The foregoing is merely a preferred embodiment of the present application, but the scope of the present application is not limited thereto, and any changes or substitutions easily conceivable by those skilled in the art within the technical scope of the present application should be covered in the scope of the present application. Therefore, the protection scope of the present application shall be subject to the protection scope of the claims.

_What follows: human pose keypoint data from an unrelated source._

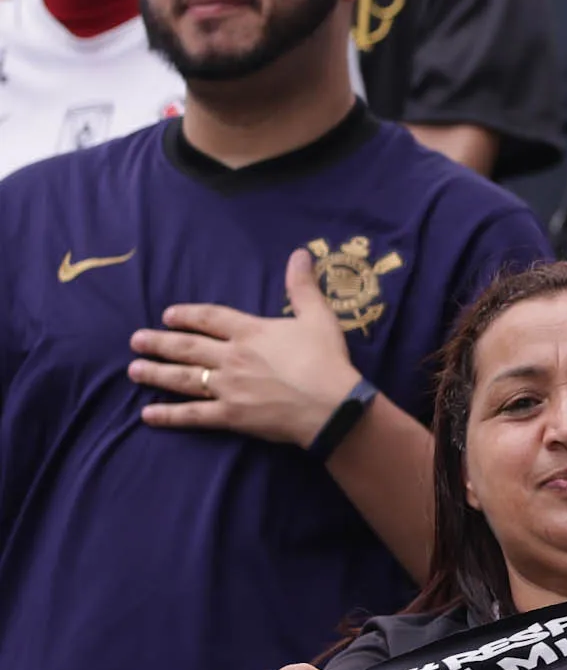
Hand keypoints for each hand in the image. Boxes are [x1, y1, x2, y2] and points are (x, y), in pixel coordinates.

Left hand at [130, 251, 362, 445]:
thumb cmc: (326, 358)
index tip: (167, 314)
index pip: (211, 319)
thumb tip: (299, 253)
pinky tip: (147, 414)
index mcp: (251, 332)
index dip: (188, 315)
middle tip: (136, 341)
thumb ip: (303, 287)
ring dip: (156, 373)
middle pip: (188, 347)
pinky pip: (193, 415)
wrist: (329, 404)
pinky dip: (169, 415)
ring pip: (183, 378)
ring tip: (134, 370)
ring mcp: (227, 388)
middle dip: (160, 343)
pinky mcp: (230, 416)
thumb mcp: (318, 316)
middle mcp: (231, 357)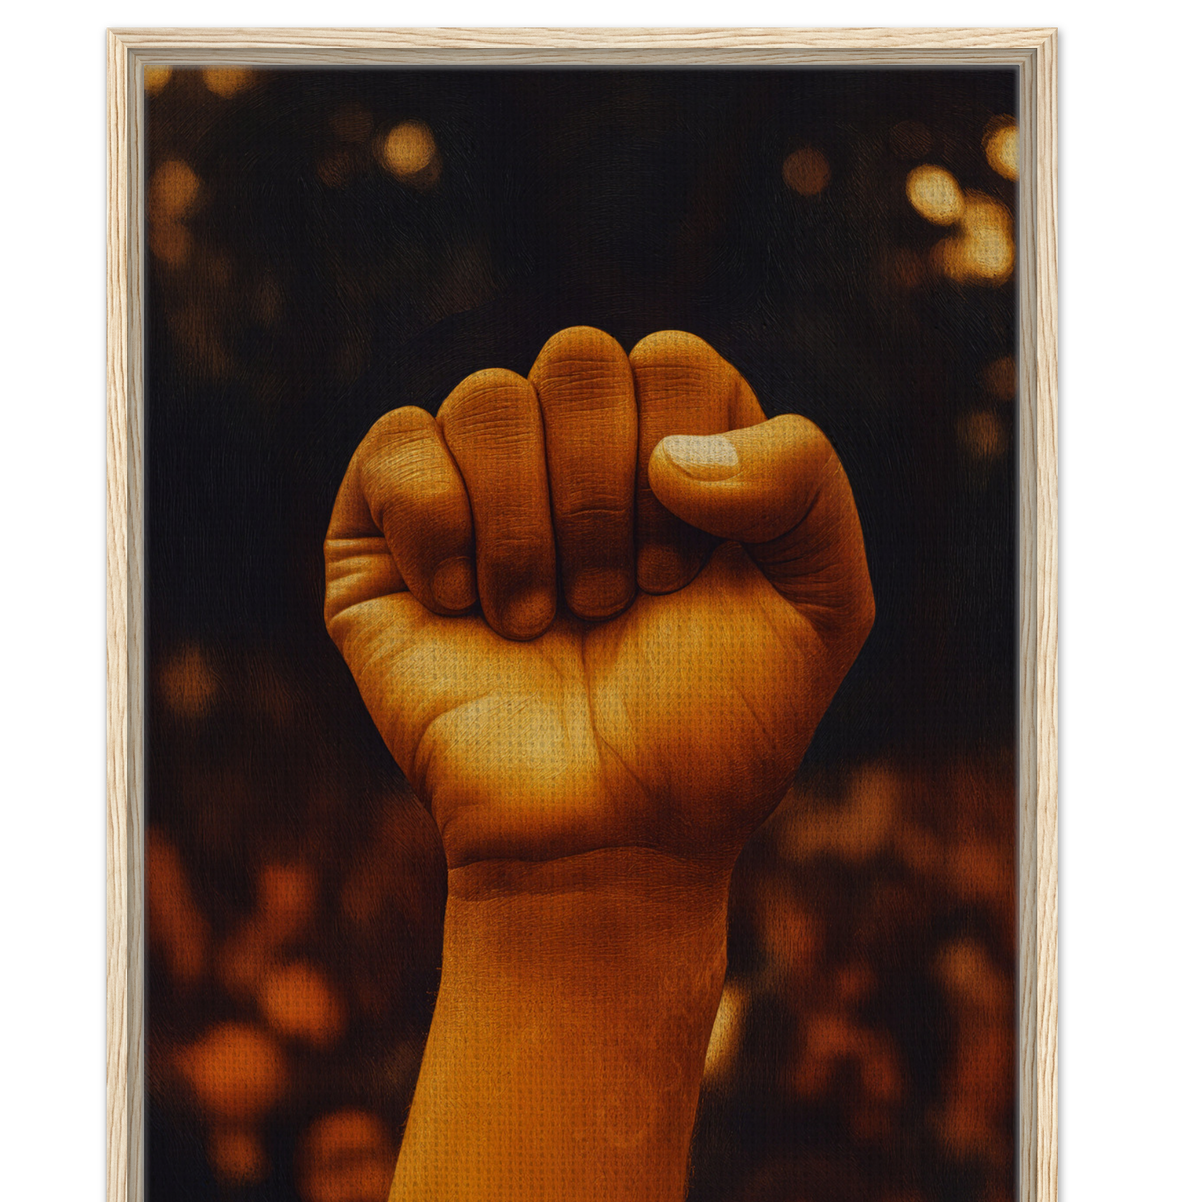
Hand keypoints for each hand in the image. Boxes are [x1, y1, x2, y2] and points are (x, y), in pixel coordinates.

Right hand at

Finally, it is noted that the above embodiments are only for illustrating the technical solution of the present invention and not for limiting the same, and although the present invention has been described in detail with reference to the preferred embodiments, it should be understood by those skilled in the art that modifications and equivalents may be made thereto without departing from the spirit and scope of the present invention, which is intended to be covered by the claims of the present invention.

Claims

1. A garbage detection method based on a neural network model of deep learning is characterized by comprising the following steps:

collecting garbage images of daily scenes;

inputting the garbage image to an Input module for preprocessing;

2. The garbage detection method based on a deep learning neural network model according to claim 1, wherein the preprocessing is: carrying out data enhancement processing on the garbage image;

3. The deep learning based neural network model garbage detection method of claim 1, wherein the Backbone network module comprises an activation function and a residual block structure.

4. The garbage detection method based on a deep learning neural network model according to claim 3, wherein the activation function is a mich activation function;

5. The garbage detection method based on the deep learning neural network model according to claim 1, wherein the Neck network module adopts a SPP+PANet structure, two layers of transformers are added between the SPP structure and the PANet structure to strengthen feature extraction, and four feature layers to be predicted are output to the Head network module.

6. The garbage detection method based on the deep learning neural network model according to claim 1, wherein the Head network module carries out regression and classification on the layer to be predicted to obtain detection information of the garbage image.

7. The garbage detection method based on deep learning neural network model of claim 6, wherein the Head network module uses Soft-NMS algorithm to optimize the selection of prediction boxes.

8. The garbage detection method based on a deep learning neural network model according to claim 1, wherein the detection information of the garbage image includes: and the size, the center position and the confidence of the object in the garbage image.

9. The garbage detection method based on a deep learning neural network model according to claim 1, wherein the garbage detection model based on a YOLOv4 neural network structure comprises:

selecting the YOLOv4 neural network;

10. The garbage detection method based on a deep learning neural network model of claim 9, wherein training the YOLOv4 neural network based on the training set comprises: and (3) accelerating by using Cuda software, optimizing the model by using an SGD method, and dynamically adjusting the training learning rate of the model by using a cosine annealing algorithm.